■ Goal of the exercise
In the data that follows, find the line with "50: (407, 278, 0.78)"; transcribe it, every later line up to the one with "59: (448, 211, 0.87)", and that line as well, exactly and with no others.

■ Stored data
══════════════════════════════
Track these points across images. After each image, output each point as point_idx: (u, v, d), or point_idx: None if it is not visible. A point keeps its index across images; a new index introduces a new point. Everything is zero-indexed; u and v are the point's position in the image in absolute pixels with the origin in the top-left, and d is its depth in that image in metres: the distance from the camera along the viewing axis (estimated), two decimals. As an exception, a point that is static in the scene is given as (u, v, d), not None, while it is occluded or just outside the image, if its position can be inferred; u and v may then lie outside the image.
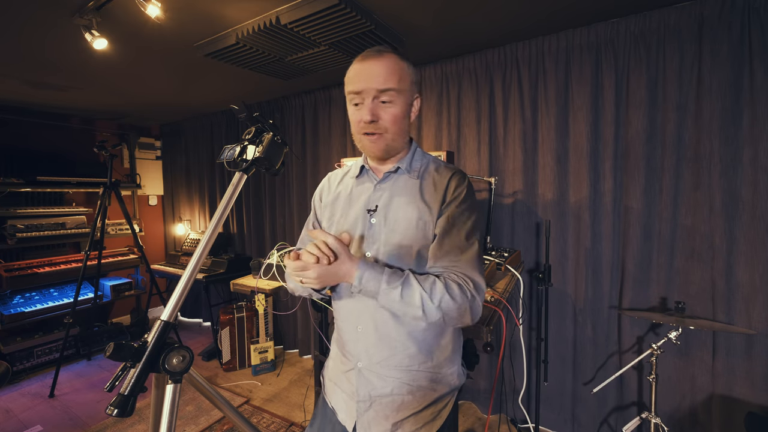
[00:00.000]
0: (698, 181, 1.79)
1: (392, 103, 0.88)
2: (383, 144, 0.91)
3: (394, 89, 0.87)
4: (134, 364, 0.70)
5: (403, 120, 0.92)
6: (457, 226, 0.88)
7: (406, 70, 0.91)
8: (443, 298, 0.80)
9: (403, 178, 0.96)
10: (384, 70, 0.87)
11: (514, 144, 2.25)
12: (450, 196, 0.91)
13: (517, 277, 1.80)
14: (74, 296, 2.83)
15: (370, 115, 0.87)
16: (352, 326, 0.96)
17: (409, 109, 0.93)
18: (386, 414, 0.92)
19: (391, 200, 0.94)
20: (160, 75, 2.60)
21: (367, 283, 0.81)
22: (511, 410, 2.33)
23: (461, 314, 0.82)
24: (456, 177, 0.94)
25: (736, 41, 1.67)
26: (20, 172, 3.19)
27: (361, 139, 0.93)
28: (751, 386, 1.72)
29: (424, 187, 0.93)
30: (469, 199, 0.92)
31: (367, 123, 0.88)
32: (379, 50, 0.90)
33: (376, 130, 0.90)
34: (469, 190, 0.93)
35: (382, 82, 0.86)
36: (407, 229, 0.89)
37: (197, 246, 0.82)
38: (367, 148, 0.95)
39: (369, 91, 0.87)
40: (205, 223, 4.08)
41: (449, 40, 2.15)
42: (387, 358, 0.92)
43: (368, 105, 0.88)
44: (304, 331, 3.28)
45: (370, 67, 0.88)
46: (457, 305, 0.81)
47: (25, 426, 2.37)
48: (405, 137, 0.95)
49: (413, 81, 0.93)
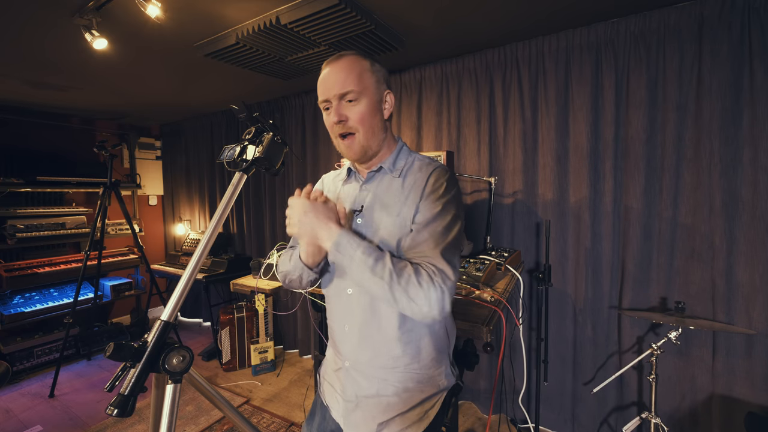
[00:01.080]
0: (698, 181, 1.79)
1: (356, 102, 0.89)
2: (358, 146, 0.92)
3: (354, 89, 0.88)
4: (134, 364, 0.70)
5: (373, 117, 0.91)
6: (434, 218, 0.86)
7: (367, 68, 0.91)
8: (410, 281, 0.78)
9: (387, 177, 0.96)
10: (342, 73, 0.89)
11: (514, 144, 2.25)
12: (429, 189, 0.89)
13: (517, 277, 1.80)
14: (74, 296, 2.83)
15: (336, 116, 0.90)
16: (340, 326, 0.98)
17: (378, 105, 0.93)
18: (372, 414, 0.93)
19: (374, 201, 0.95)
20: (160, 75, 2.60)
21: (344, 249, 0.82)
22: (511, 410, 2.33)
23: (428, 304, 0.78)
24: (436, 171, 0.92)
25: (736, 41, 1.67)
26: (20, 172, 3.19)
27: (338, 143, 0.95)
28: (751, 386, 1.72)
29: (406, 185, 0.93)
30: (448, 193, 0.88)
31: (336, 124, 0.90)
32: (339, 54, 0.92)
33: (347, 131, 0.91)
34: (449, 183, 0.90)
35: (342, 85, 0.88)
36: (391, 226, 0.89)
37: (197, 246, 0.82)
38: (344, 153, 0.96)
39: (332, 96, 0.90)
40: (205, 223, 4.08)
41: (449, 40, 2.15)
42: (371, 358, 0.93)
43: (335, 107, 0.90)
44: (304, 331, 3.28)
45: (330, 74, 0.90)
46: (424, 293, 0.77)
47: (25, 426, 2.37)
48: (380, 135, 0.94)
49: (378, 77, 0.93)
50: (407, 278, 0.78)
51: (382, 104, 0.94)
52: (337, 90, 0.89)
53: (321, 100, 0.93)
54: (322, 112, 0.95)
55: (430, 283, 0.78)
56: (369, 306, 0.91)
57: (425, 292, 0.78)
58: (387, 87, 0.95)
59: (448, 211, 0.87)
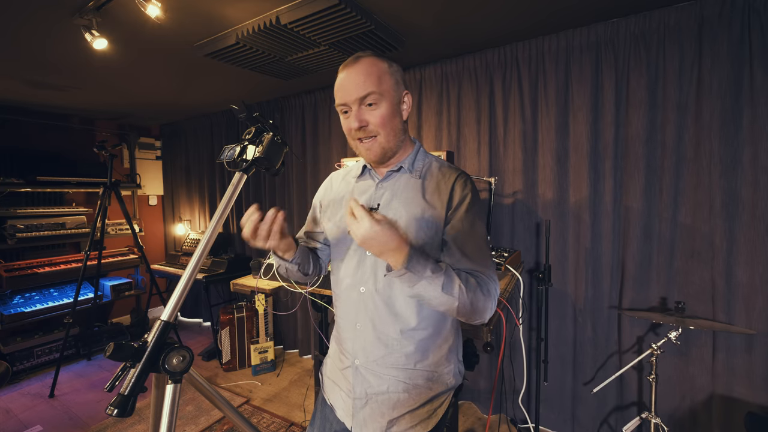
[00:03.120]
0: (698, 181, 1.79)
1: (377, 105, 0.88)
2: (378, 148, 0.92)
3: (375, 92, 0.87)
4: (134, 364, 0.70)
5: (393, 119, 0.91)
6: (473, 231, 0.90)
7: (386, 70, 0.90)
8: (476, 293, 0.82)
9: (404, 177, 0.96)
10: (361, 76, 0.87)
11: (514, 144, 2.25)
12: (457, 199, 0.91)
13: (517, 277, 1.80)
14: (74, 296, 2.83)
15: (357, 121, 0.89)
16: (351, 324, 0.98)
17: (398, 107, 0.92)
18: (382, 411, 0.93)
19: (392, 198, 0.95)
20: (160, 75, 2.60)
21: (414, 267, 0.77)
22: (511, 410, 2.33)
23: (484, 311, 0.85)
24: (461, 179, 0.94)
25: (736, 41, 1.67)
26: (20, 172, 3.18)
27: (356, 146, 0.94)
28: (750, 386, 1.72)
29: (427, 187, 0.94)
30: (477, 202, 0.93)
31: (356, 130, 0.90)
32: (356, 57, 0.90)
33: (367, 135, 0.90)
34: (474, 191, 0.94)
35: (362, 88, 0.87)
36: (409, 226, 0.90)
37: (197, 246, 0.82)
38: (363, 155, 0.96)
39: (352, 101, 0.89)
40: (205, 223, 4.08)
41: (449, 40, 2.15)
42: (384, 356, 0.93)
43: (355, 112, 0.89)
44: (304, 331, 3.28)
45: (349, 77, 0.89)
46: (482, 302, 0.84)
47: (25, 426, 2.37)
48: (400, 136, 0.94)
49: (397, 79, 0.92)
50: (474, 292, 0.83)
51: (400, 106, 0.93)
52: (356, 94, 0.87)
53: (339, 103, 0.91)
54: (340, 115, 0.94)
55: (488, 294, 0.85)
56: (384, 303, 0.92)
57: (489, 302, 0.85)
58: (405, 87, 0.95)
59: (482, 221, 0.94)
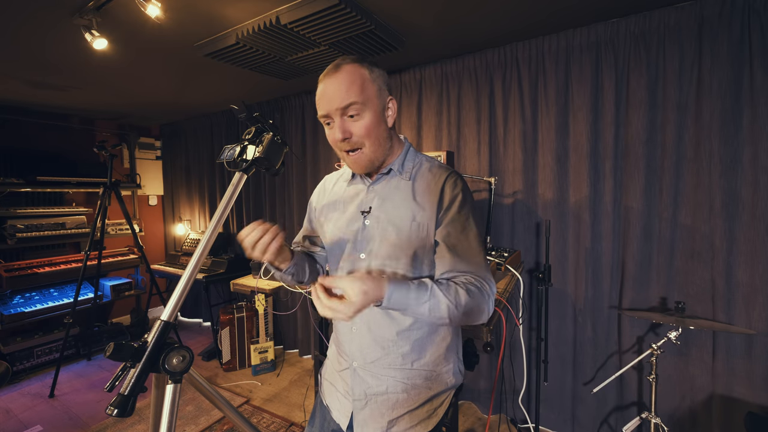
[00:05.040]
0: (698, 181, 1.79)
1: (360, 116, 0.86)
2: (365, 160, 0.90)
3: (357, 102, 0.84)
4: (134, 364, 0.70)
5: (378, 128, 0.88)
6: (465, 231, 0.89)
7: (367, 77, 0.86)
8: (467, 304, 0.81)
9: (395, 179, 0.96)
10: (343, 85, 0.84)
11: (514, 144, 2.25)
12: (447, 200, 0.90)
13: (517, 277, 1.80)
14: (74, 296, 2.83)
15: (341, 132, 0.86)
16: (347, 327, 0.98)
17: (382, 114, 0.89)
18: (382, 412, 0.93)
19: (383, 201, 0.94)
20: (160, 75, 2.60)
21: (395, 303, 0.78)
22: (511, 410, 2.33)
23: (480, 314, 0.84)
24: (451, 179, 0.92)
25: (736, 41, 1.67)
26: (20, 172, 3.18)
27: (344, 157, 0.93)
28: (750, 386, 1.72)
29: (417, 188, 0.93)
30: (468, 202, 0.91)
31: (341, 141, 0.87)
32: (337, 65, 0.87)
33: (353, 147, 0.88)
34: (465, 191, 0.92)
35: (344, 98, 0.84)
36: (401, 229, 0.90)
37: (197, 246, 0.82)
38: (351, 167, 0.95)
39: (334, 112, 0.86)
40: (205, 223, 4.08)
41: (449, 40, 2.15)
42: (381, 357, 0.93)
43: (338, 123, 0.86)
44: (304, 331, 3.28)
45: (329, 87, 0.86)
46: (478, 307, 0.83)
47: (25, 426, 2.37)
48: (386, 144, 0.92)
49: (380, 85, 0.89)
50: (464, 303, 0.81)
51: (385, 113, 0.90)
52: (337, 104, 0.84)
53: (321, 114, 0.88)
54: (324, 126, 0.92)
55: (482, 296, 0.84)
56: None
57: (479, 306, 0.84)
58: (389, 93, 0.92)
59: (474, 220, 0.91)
══════════════════════════════
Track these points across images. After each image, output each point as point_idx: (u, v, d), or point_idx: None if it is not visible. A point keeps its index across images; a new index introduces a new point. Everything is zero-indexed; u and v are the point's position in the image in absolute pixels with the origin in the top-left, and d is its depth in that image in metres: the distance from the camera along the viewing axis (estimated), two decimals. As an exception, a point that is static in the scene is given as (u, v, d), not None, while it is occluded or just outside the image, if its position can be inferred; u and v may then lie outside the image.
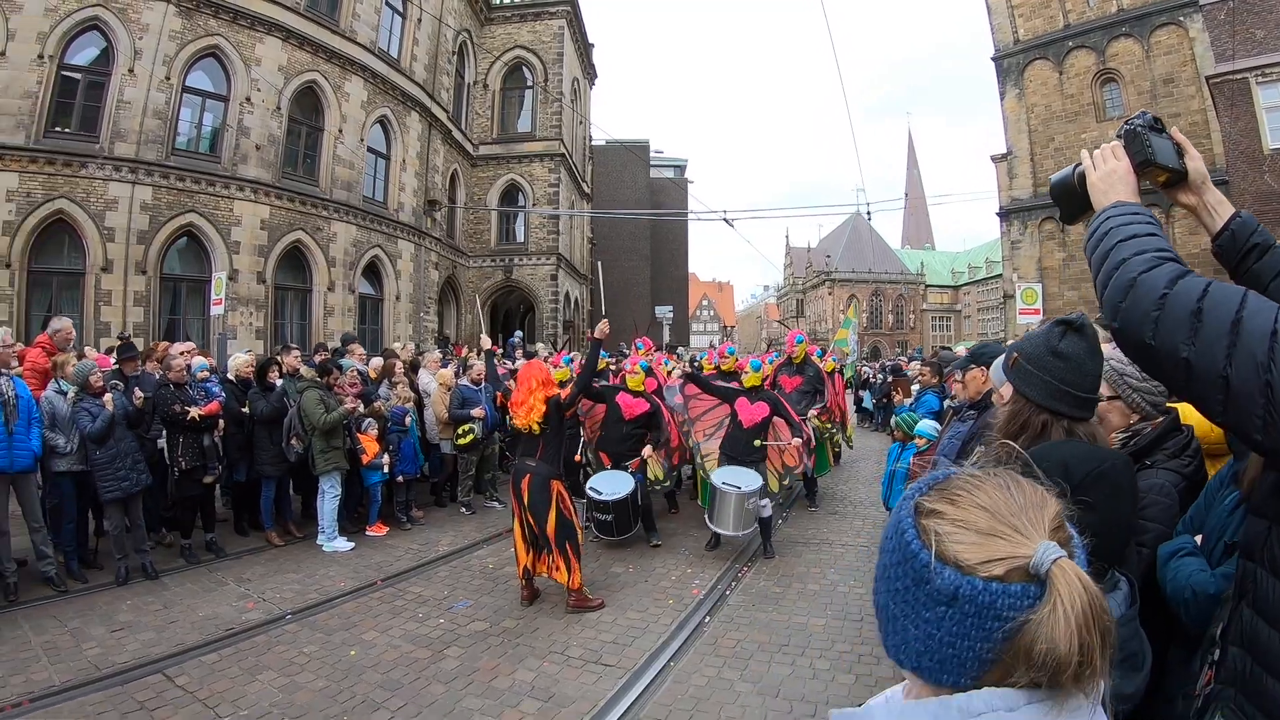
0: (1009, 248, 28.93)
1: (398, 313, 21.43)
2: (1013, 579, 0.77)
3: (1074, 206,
══════════════════════════════
■ Response area
50: (407, 278, 0.78)
51: (382, 104, 0.94)
52: (337, 90, 0.89)
53: (321, 100, 0.93)
54: (322, 112, 0.95)
55: (430, 283, 0.78)
56: (369, 306, 0.91)
57: (425, 292, 0.78)
58: (387, 87, 0.95)
59: (448, 211, 0.87)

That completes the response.